Yanlışlarından geri dönsünler. Biz onların tüm savunduğu değerlerin devam
ettiricisi olacağız” diye konuştu. Sadece Kürt halkı için değil tüm halkların
eşit ve özgür bir şekilde yan yana yaşayabilmesi için mücadele ettiklerini
ifade eden Dilek Öcalan, birlikte yaşamın da ancak gerçek bir adalet sağlanması
ile mümkün olacağını vurguladı.
Ceylan: “Oğlumun kaybedilmesi adli bir
vaka değil”
Milletvekili Öcalan’ın ardından 12 yıl
önce Kırklareli’nin İğneada ilçesine tatile gittikten sonra kendisinden bir daha
haber alınamayan üniversite öğrencisi Tolga Baykal Ceylan’ın annesi Kadriye
Baykal Ceylan da, oğlunun kaybedilmesinin “adli bir vaka” olarak ele
alınmasının kabul edilemez olduğunu söyledi.

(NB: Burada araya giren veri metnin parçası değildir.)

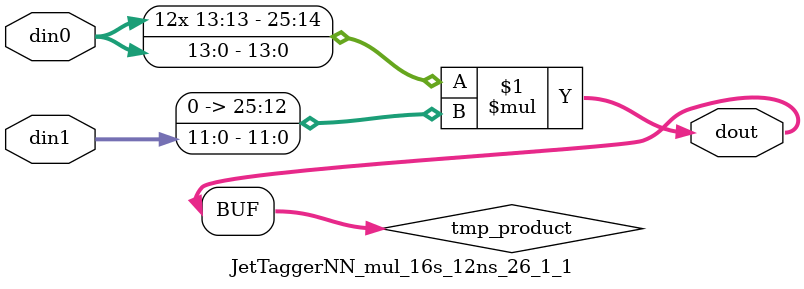
<source format=v>

`timescale 1 ns / 1 ps

  module JetTaggerNN_mul_16s_12ns_26_1_1(din0, din1, dout);
parameter ID = 1;
parameter NUM_STAGE = 0;
parameter din0_WIDTH = 14;
parameter din1_WIDTH = 12;
parameter dout_WIDTH = 26;

input [din0_WIDTH - 1 : 0] din0; 
input [din1_WIDTH - 1 : 0] din1; 
output [dout_WIDTH - 1 : 0] dout;

wire signed [dout_WIDTH - 1 : 0] tmp_product;












assign tmp_product = $signed(din0) * $signed({1'b0, din1});









assign dout = tmp_product;







endmodule

</source>
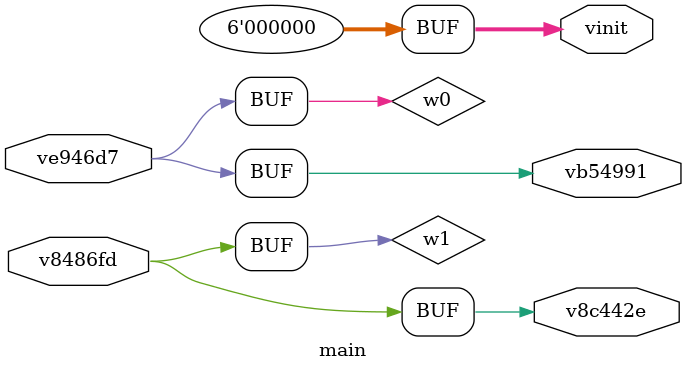
<source format=v>

`default_nettype none

module main (
 input ve946d7,
 input v8486fd,
 output vb54991,
 output v8c442e,
 output [0:5] vinit
);
 wire w0;
 wire w1;
 assign vb54991 = w0;
 assign w0 = ve946d7;
 assign v8c442e = w1;
 assign w1 = v8486fd;
 assign vinit = 6'b000000;
endmodule


</source>
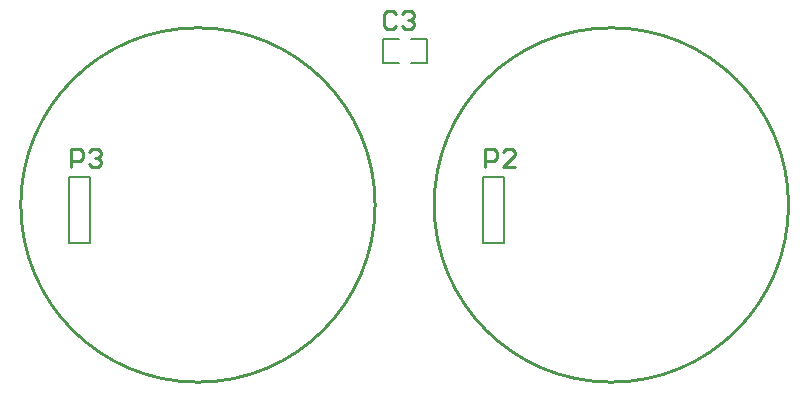
<source format=gto>
G04*
G04 #@! TF.GenerationSoftware,Altium Limited,Altium Designer,22.0.2 (36)*
G04*
G04 Layer_Color=65535*
%FSLAX25Y25*%
%MOIN*%
G70*
G04*
G04 #@! TF.SameCoordinates,06193FC8-5D6C-4A92-8117-1C24C744AA4C*
G04*
G04*
G04 #@! TF.FilePolarity,Positive*
G04*
G01*
G75*
%ADD10C,0.01000*%
%ADD11C,0.00787*%
D10*
X127953Y0D02*
G03*
X127953Y0I-59055J0D01*
G01*
X-9843D02*
G03*
X-9843Y0I-59055J0D01*
G01*
X-2777Y63624D02*
X-3776Y64623D01*
X-5776D01*
X-6775Y63624D01*
Y59625D01*
X-5776Y58625D01*
X-3776D01*
X-2777Y59625D01*
X-777Y63624D02*
X222Y64623D01*
X2222D01*
X3221Y63624D01*
Y62624D01*
X2222Y61624D01*
X1222D01*
X2222D01*
X3221Y60625D01*
Y59625D01*
X2222Y58625D01*
X222D01*
X-777Y59625D01*
X26625Y12825D02*
Y18823D01*
X29624D01*
X30623Y17824D01*
Y15824D01*
X29624Y14825D01*
X26625D01*
X36622Y12825D02*
X32623D01*
X36622Y16824D01*
Y17824D01*
X35622Y18823D01*
X33623D01*
X32623Y17824D01*
X-111175Y12825D02*
Y18823D01*
X-108176D01*
X-107176Y17824D01*
Y15824D01*
X-108176Y14825D01*
X-111175D01*
X-105177Y17824D02*
X-104177Y18823D01*
X-102178D01*
X-101178Y17824D01*
Y16824D01*
X-102178Y15824D01*
X-103178D01*
X-102178D01*
X-101178Y14825D01*
Y13825D01*
X-102178Y12825D01*
X-104177D01*
X-105177Y13825D01*
D11*
X-7300Y55183D02*
X-1969D01*
X-7300Y47183D02*
X-1969D01*
X-7350Y47246D02*
Y55120D01*
X7400Y47246D02*
Y55120D01*
X1969Y55183D02*
X7400D01*
X1969Y47183D02*
X7400D01*
X-111811Y-12638D02*
Y9449D01*
X-104724D01*
Y-12638D02*
Y9449D01*
X-111811Y-12638D02*
X-104724D01*
X25984D02*
Y9449D01*
X33071D01*
Y-12638D02*
Y9449D01*
X25984Y-12638D02*
X33071D01*
M02*

</source>
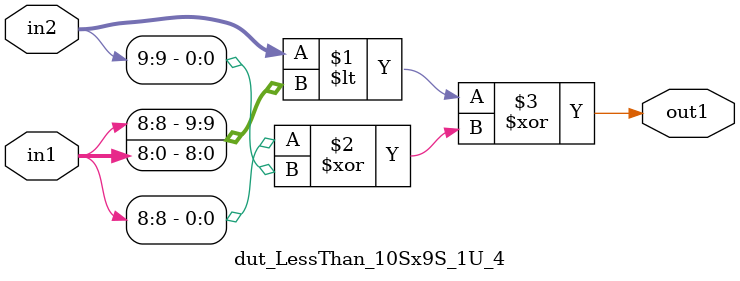
<source format=v>

`timescale 1ps / 1ps


module dut_LessThan_10Sx9S_1U_4( in2, in1, out1 );

    input [9:0] in2;
    input [8:0] in1;
    output out1;

    
    // rtl_process:dut_LessThan_10Sx9S_1U_4/dut_LessThan_10Sx9S_1U_4_thread_1
    assign out1 = (in2 < {in1[8], in1} ^ (in1[8] ^ in2[9]));

endmodule



</source>
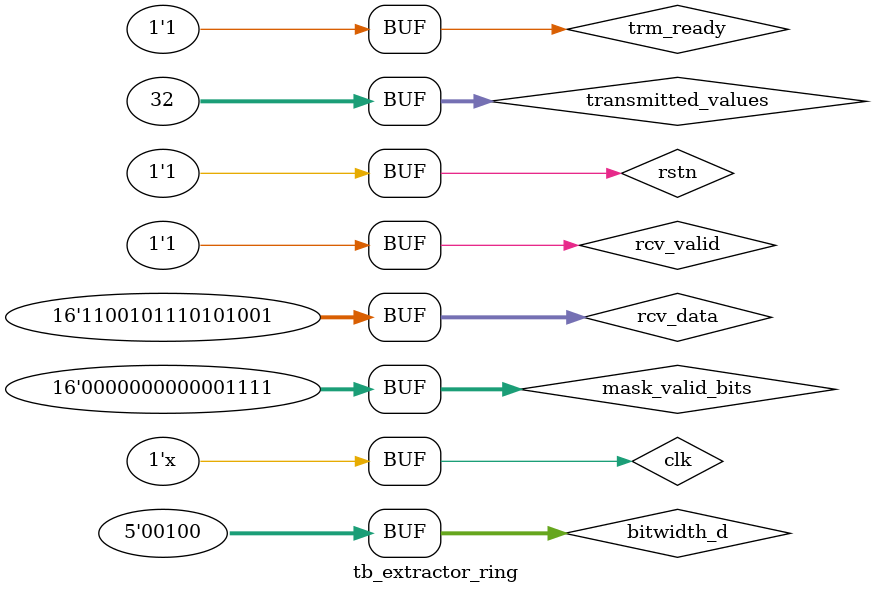
<source format=sv>

module tb_extractor_ring ();
	reg clk, rstn;

	wire [15:0] mask_valid_bits; //TODO: del
    reg [4:0] bitwidth_d;
    reg rcv_valid;
    reg [15:0] rcv_data;
    reg rcv_ready; 

    reg trm_valid;
    reg [15:0] trm_data;
    reg trm_last;
    reg trm_ready;
    reg [31:0] transmitted_values; 

	reg done;

	extractor_ring dut(
		clk, rstn,
		mask_valid_bits, bitwidth_d,  transmitted_values,
		rcv_valid, rcv_data, rcv_ready,
		trm_valid, trm_data,  trm_ready
`ifdef USE_PERFORMANCE_COUNTER
    ,done 
`endif
	);

	always begin
		#5 clk = ~ clk;
	end

	assign mask_valid_bits = (2**bitwidth_d)-1;

	initial begin
		clk <=0 ;
		rstn <= 0;
		rcv_data <= 16'h4321;
		bitwidth_d <= 4;
		transmitted_values <= 32;
		rcv_valid <= 1;
		trm_ready <= 1;

		#25 rstn <= 1;


		#40 rcv_valid <= 0;

		#40 rcv_valid <= 1;


		#100 trm_ready <= 0;

		#40 trm_ready <= 1;


		#40 rcv_data <= 16'h8765;
		#40 rcv_data <= 16'hcba9;

	end
endmodule
</source>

İnsan Hakları Derneği İstanbul Şubesi
Gözaltında Kayıplara Karşı Komisyon adına basın açıklamasını okuyan Esra Koç
şöyle konuştu:
“İktidar OHAL ilanını gazeteleri
kapatmak, gazetecileri, akademisyenleri işten atmak tutuklamak fırsatına
dönüştürmek istiyor. Kayıt dışı gözaltılar, gözaltıların spor salonlarında
tutulması, aile ve avukatlarıyla görüştürülmemesi, işkence iddiaları bize darbe
dönemini hatırlatıyor.”
Tolga Baykal Ceylan’a ne oldu?
24 yaşındaki İstanbul Teknik
Üniversitesi öğrencisi Tolga Baykal Ceylan, İstanbul’da annesi ile birlikte
yaşıyordu. 07 Ağustos 2004 tarihinde tatil amacıyla Kırklareli’nin İğneada
İlçesine gitti. Aynı gün telefonla annesini arayarak İğneada’ya ulaştığını
söyledi. 10 Ağustos 2016 tarihinden sonra annesi ile haberleşmesi kesildi.

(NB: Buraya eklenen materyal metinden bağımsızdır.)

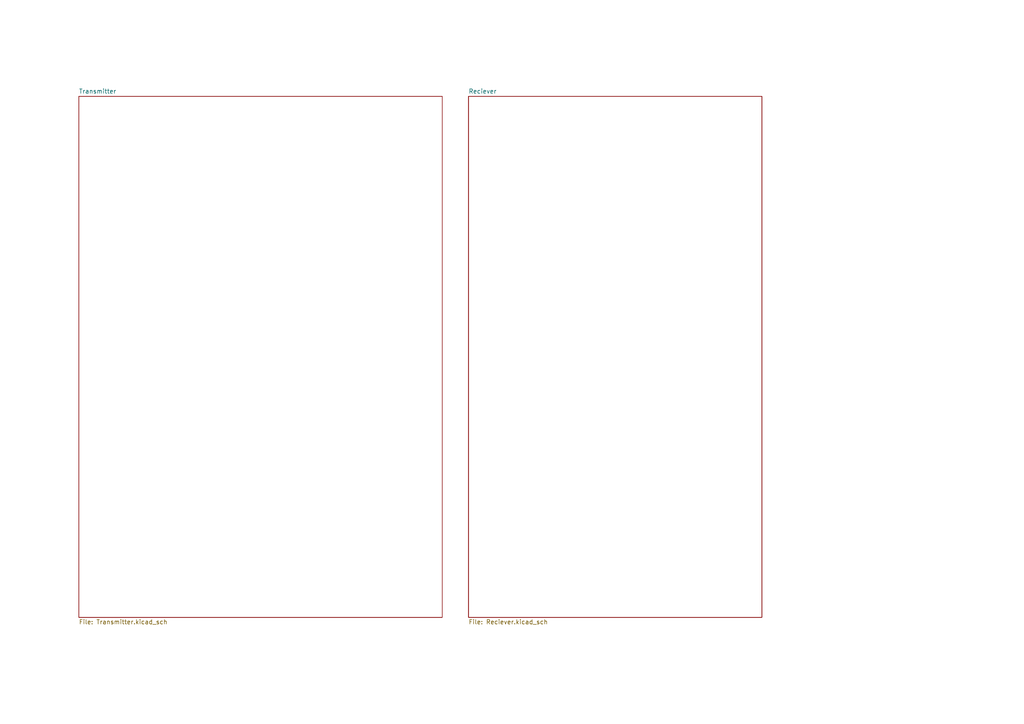
<source format=kicad_sch>
(kicad_sch
	(version 20250114)
	(generator "eeschema")
	(generator_version "9.0")
	(uuid "1187d58b-5bff-4ac8-89f7-59cd1d310934")
	(paper "A4")
	(lib_symbols)
	(sheet
		(at 135.89 27.94)
		(size 85.09 151.13)
		(exclude_from_sim no)
		(in_bom yes)
		(on_board yes)
		(dnp no)
		(fields_autoplaced yes)
		(stroke
			(width 0.1524)
			(type solid)
		)
		(fill
			(color 0 0 0 0.0000)
		)
		(uuid "23e3ffa2-9d23-4864-a9b4-ed445dbced9e")
		(property "Sheetname" "Reciever"
			(at 135.89 27.2284 0)
			(effects
				(font
					(size 1.27 1.27)
				)
				(justify left bottom)
			)
		)
		(property "Sheetfile" "Reciever.kicad_sch"
			(at 135.89 179.6546 0)
			(effects
				(font
					(size 1.27 1.27)
				)
				(justify left top)
			)
		)
		(instances
			(project "AmplifierCircuit"
				(path "/1187d58b-5bff-4ac8-89f7-59cd1d310934"
					(page "3")
				)
			)
		)
	)
	(sheet
		(at 22.86 27.94)
		(size 105.41 151.13)
		(exclude_from_sim no)
		(in_bom yes)
		(on_board yes)
		(dnp no)
		(fields_autoplaced yes)
		(stroke
			(width 0.1524)
			(type solid)
		)
		(fill
			(color 0 0 0 0.0000)
		)
		(uuid "5958d90b-b390-4fdf-a917-7468261062da")
		(property "Sheetname" "Transmitter"
			(at 22.86 27.2284 0)
			(effects
				(font
					(size 1.27 1.27)
				)
				(justify left bottom)
			)
		)
		(property "Sheetfile" "Transmitter.kicad_sch"
			(at 22.86 179.6546 0)
			(effects
				(font
					(size 1.27 1.27)
				)
				(justify left top)
			)
		)
		(instances
			(project "AmplifierCircuit"
				(path "/1187d58b-5bff-4ac8-89f7-59cd1d310934"
					(page "2")
				)
			)
		)
	)
	(sheet_instances
		(path "/"
			(page "1")
		)
	)
	(embedded_fonts no)
)

</source>
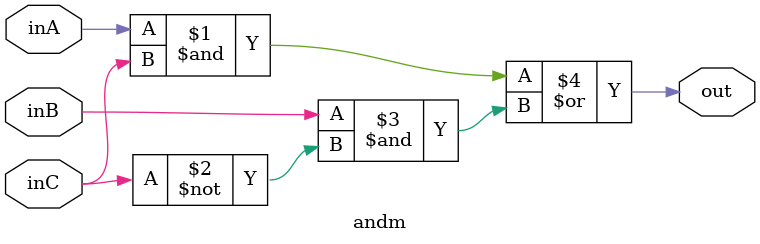
<source format=v>
module andm (inA, inB, inC, out);
//1 bit and for (branch & zero)
input inA, inB, inC;
output out;

assign out=(inA&inC) | (inB&(~inC));

endmodule

</source>
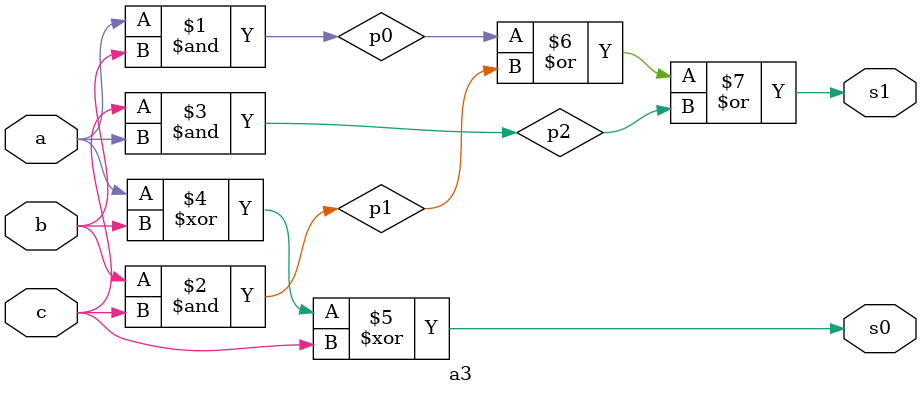
<source format=v>
module a3(a,b,c,s0,s1);
	input a,b,c;
	output s0,s1;
	
	wire p0,p1,p2;
	
	assign p0=a&b;
	assign p1=b&c;
	assign p2=c&a;
	
	assign s0=a^b^c;
	assign s1=p0 | p1 | p2;
	
	
endmodule

</source>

Tolga’dan bir daha haber alınamadı.
Anne Kadriye Ceylan tüm mercilere
başvurarak oğlunu aradı. Başvurduğu her yerde görevlilerin ilgisizliği ile
karşılaştı.
2004 yılında Demirköy Savcılığı’nın
başlattığı soruşturma dosyası 2006 yılında “kovuşturmaya yer olmadığı” kararı
verilerek kapatıldı. 5 Şubat 2011 tarihinde dönemin Başbakan Erdoğan’ın
Cumartesi Anneleri ve İnsan Hakları Derneği yetkilileriyle yaptığı görüşmeden
sonra, 09 Şubat 2011 tarihinde Tolga Baykal Ceylan’ın akıbetini araştırmak için
Türkiye Büyük Millet Meclisi İnsan Hakları Komisyonu bünyesinde bir alt
komisyon kuruldu.
Komisyon 4 aylık çalışması sonucunda
yayımladığı raporda, “Komisyonumuz bu aşamada, elindeki verilerin
değerlendirilmesi sonucunda, Tolga Baykal Ceylan’ın gözaltında kaybolmadığına,
ancak bu güne kadar ailesi ve çevresinden hiçbir kişiyle temas kurmaması
gerçekliği karşısında da normal asayiş olayı olarak değerlendirilmesi gereken
bir kayıp olayı ile karşı karşıya olduğumuz sonucuna ulaşmıştır” denildi.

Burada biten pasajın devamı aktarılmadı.